Neuss · Die Zeitzeugenberichte aus der Kriegszeit sind der größte Bestand einer wachsenden Sammlung.

 Die promovierte Historikerin Annekatrin Schaller macht Bildungsarbeit für das Stadtarchiv und interviewte Neusser zu ihren Kriegserinnerungen.

Die promovierte Historikerin Annekatrin Schaller macht Bildungsarbeit für das Stadtarchiv und interviewte Neusser zu ihren Kriegserinnerungen.

Foto: woi

Ihre Kunstlehrerin hatte den Bombenangriff auf Dresden überlebt. Was das heißt, erschloss sich Annekatrin Schaller erst Jahre, nachdem sie im damaligen Karl-Marx-Stadt die Schule verlassen hatte. Aber die promovierte Historikerin weiß seit damals, wie nachdrücklich sich Geschichte vermittelt, wenn Zeitzeugen erzählen. Bei ihrer Bildungsarbeit für das Stadtarchiv Neuss erlebt sie die Faszination dieser Unmittelbarkeit bei den Neusser Schülern genauso. Vor allem in diesen Tagen, an dem sich Befreiung und Kriegsende zum 70. Mal jähren. Für Schaller ein Grund, solche Berichte zusammenzutragen.

Zeitzeugenberichte gerieten als eigenständige Quelle erst in den 1980er-Jahren in den Blick der Historiker. Für das Stadtarchiv reagierte damals Susanne Kauffels als erste auf diese Idee, als sie ab 1985 über 100 Zeitzeugen befragte. Auf dieser Basis entstand der drei Jahre später erscheinende Band "Die nationalsozialistische Zeit (1933-1945) in Neuss". 20 Jahre später waren es Schaller und Archivleiter Jens Metzdorf, die Augenzeugen aufriefen, ihre Erinnerungen an das Kriegsende in Neuss zu Protokoll zu geben.
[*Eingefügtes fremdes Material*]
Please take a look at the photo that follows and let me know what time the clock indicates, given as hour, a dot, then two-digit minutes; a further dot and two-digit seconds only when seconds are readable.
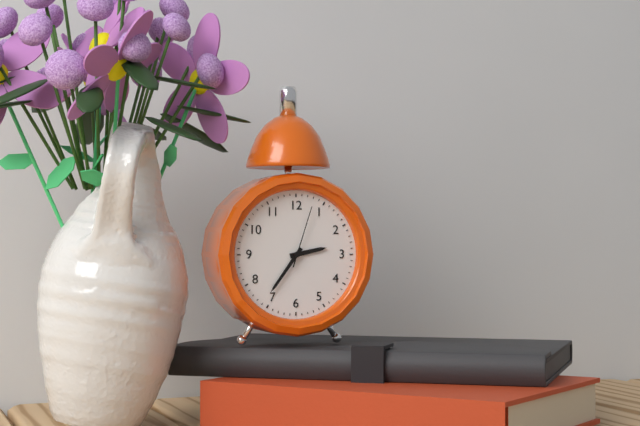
2.36.03
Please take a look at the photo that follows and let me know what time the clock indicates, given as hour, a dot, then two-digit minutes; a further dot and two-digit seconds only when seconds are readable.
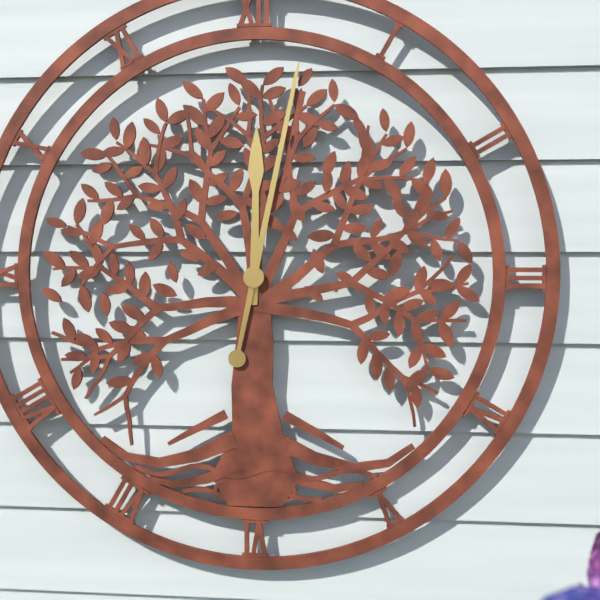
12.02
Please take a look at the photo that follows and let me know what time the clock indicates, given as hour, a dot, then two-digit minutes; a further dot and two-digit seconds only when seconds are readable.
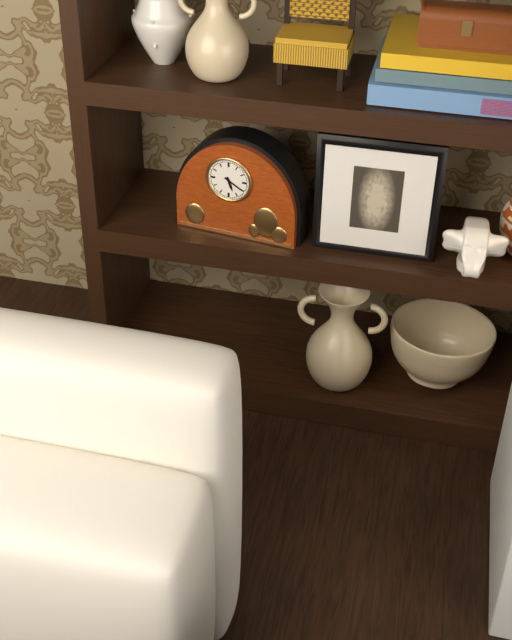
5.20
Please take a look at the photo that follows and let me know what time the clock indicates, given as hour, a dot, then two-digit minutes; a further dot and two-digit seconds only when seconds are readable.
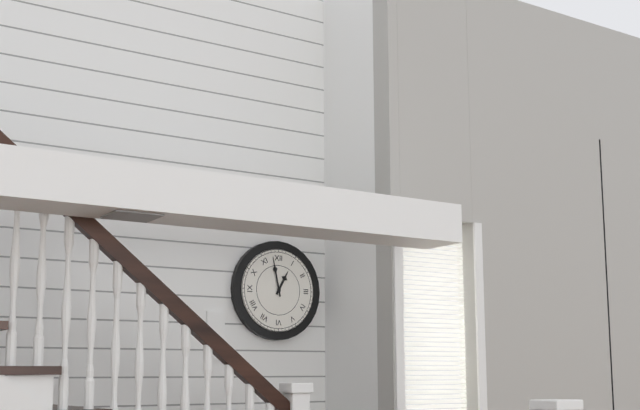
12.58
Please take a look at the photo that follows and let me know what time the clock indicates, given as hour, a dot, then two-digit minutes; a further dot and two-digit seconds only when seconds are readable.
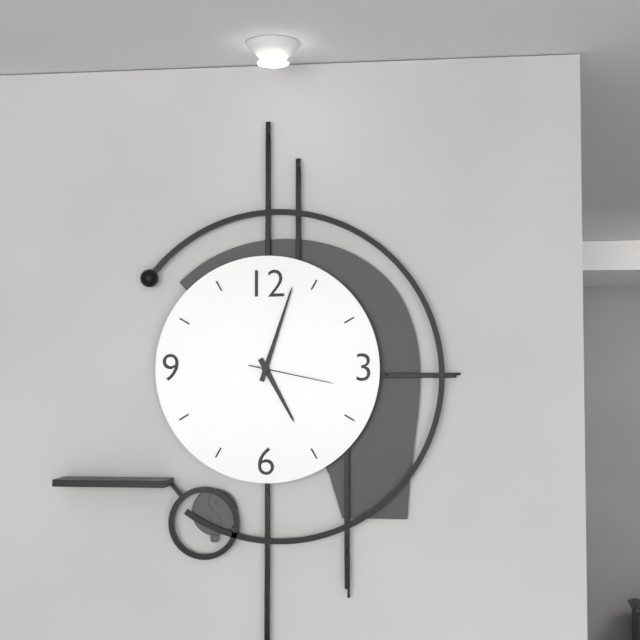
5.03.17
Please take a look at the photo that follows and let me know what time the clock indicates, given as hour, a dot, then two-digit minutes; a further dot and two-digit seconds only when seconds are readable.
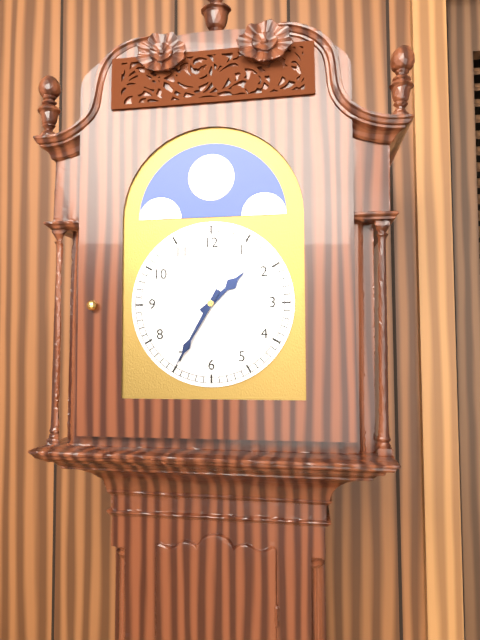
1.35
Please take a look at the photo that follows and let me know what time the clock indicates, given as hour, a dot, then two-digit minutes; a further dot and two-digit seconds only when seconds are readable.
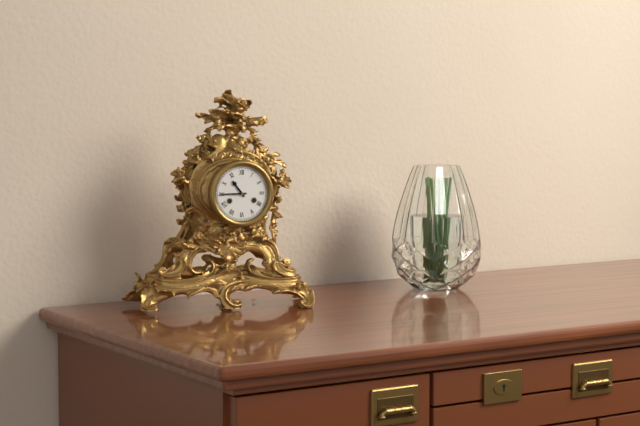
10.45
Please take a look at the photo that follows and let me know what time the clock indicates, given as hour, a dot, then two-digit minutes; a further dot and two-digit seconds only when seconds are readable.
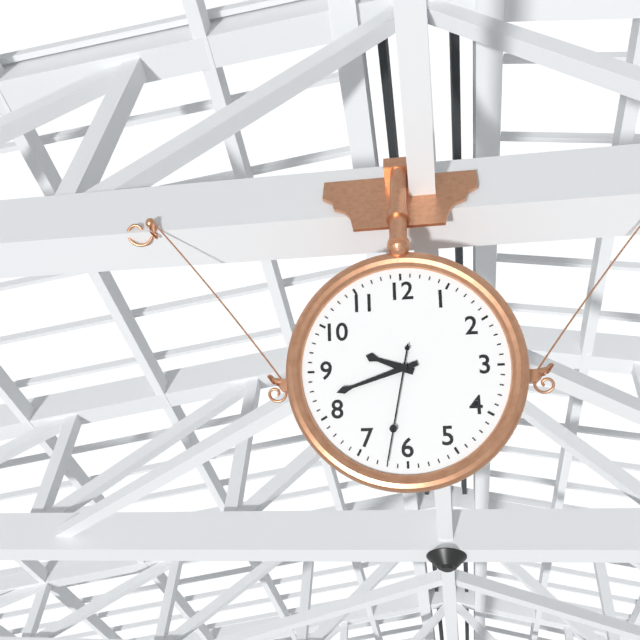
9.42.32
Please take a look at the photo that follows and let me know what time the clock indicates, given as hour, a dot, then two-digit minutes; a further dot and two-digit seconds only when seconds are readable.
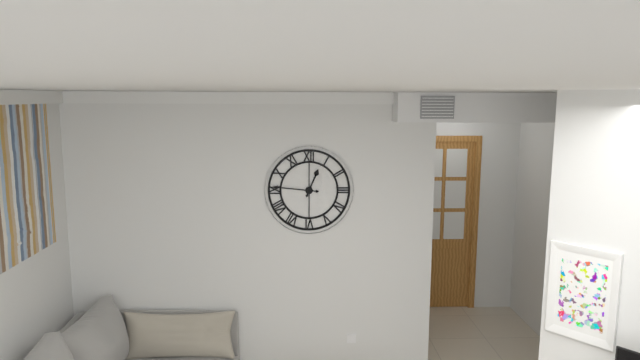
12.46
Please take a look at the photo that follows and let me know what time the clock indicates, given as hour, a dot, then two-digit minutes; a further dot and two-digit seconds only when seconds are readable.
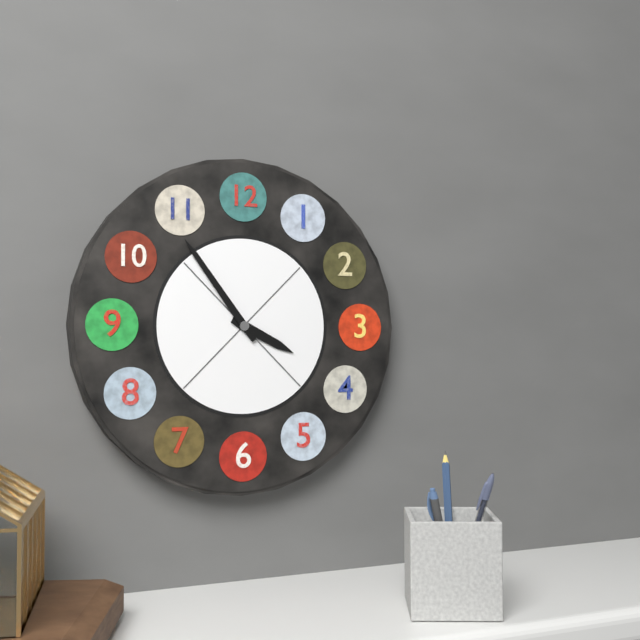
3.54
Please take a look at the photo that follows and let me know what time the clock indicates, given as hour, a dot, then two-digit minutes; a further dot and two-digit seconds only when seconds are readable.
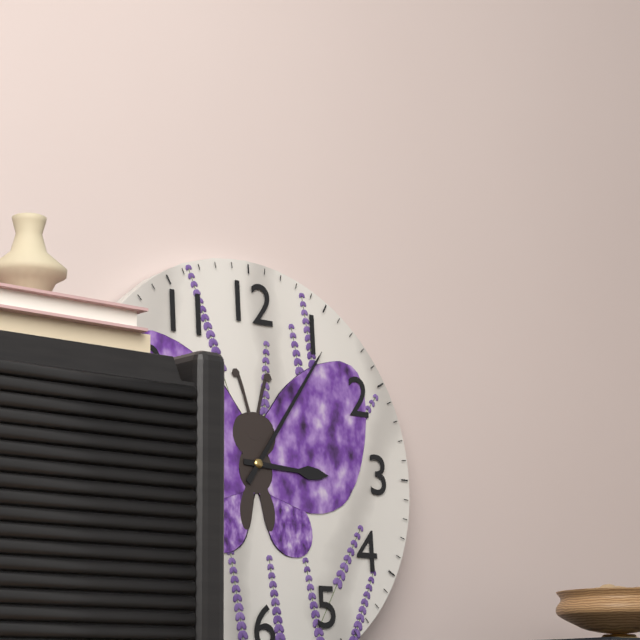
3.06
Etwa 30 Interviews kamen zustande, wurden aufgezeichnet, niedergeschrieben und stehen seitdem für Studien zur Verfügung. Einige wenige wollten, dass ihre Berichte erst nach ihrem Tod öffentlich würden, wieder andere anonym bleiben. Das waren nicht die überzeugten Nazis, denn die kamen gar nicht erst, sagt Schaller. "Obwohl ich es als Historikerin spannend fände, auch deren Sicht kennenzulernen."

Die Augenzeugenberichte aus der NS- und Kriegszeit sind heute noch immer der größte Schwerpunkt in der wachsenden Sammlung dieser Überlieferung. Aber Schaller erkennt durchaus Unterschiede zwischen den Gruppen, die 1985 und 2005 befragt wurden. Bei ihr kamen vor allem die Neusser zu Wort, die als Jugendliche oder junge Erwachsene das Kriegsende erlebt hatten -und nicht mehr deren Eltern. Aus deren Erzählungen hörte sie heraus, dass neben Luftangriffen kaum etwas stärkeren Eindruck hinterlassen hat als der erste Kontakt mit amerikanischen Soldaten.
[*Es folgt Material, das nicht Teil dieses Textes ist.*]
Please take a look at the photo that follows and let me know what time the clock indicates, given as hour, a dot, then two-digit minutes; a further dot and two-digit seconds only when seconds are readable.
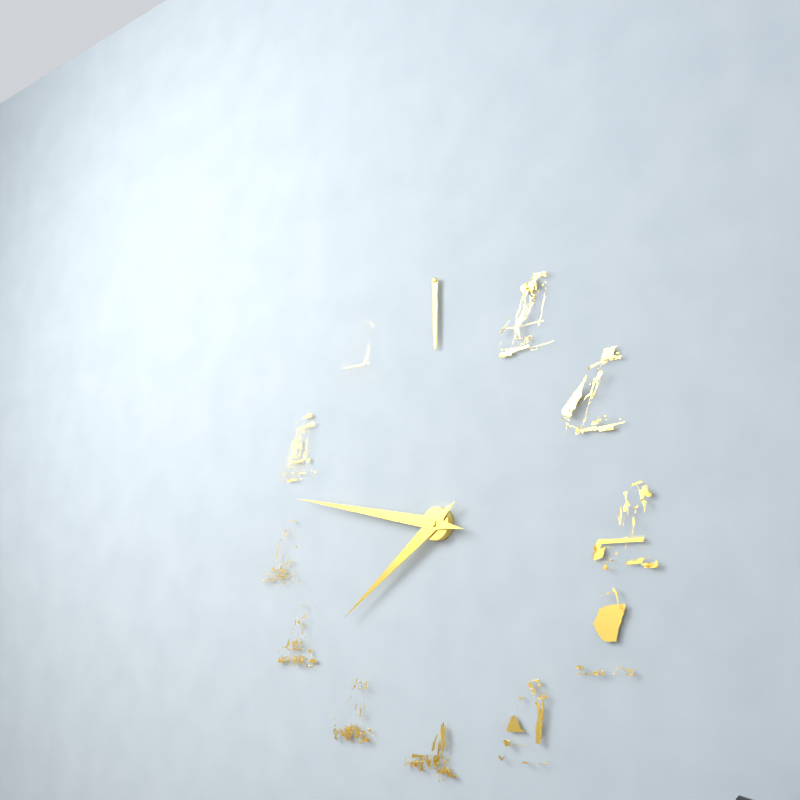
7.47
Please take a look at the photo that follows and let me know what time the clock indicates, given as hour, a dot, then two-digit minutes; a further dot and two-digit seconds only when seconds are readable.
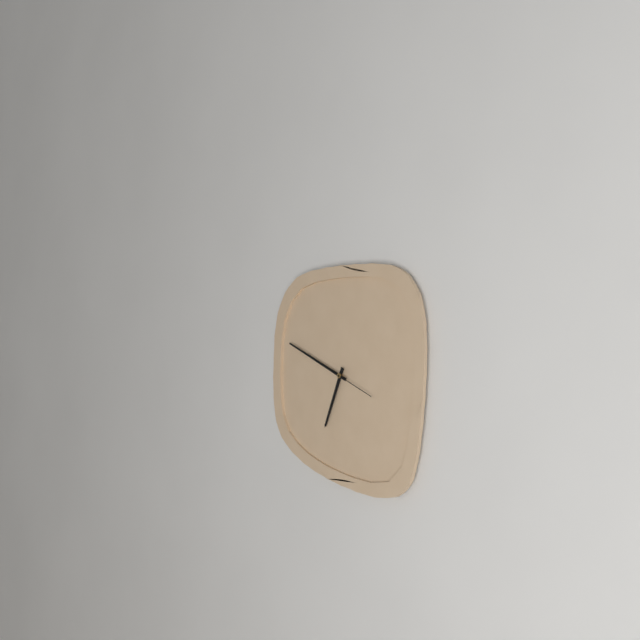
6.49
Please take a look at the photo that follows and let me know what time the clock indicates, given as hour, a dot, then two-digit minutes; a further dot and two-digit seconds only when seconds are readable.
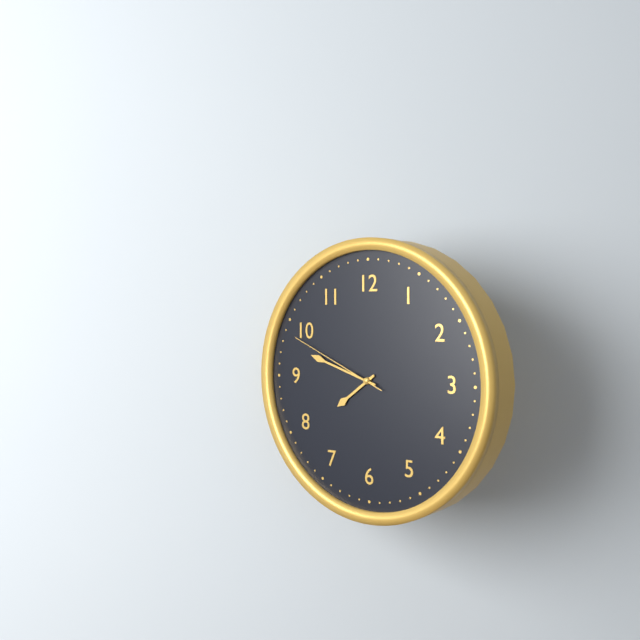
7.48.49
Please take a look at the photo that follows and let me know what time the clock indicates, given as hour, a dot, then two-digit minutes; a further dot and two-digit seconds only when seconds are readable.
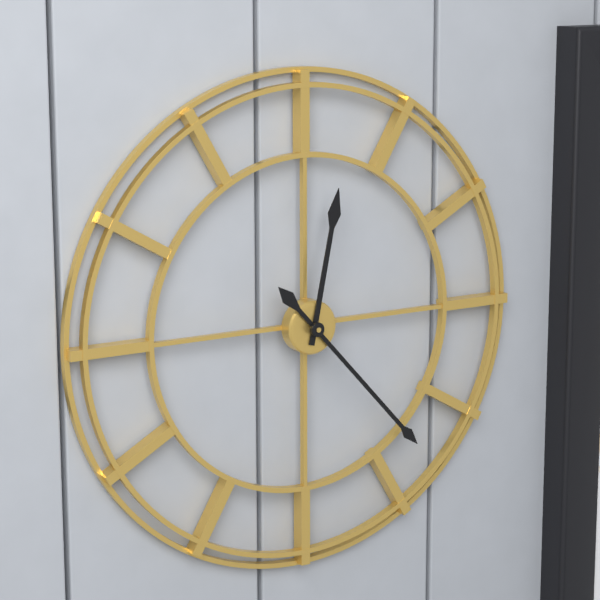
12.23
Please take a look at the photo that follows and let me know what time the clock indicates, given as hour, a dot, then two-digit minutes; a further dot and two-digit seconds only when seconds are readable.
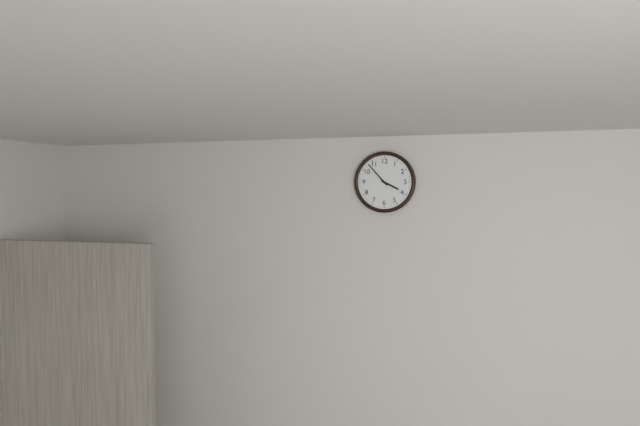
3.53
Die Möglichkeit, mit Menschen aus dieser Zeit sprechen zu können, wird es nicht mehr lange geben. Das führt Schaller nicht zuletzt auch den Jugendlichen der Geschwister-Scholl-Schule vor Augen, die sich gerade auf den Besuch eines Holocaust-Überlebenden vorbereiten.

Aber Zeitzeugen gibt es ja für jede Zeit. Und Schaller hat fest vor, als nächstes deren Erinnerung an Wiederaufbau, Wirtschaftswunder und auch das Eintreffen der ersten Gastarbeiter für immer festzuhalten.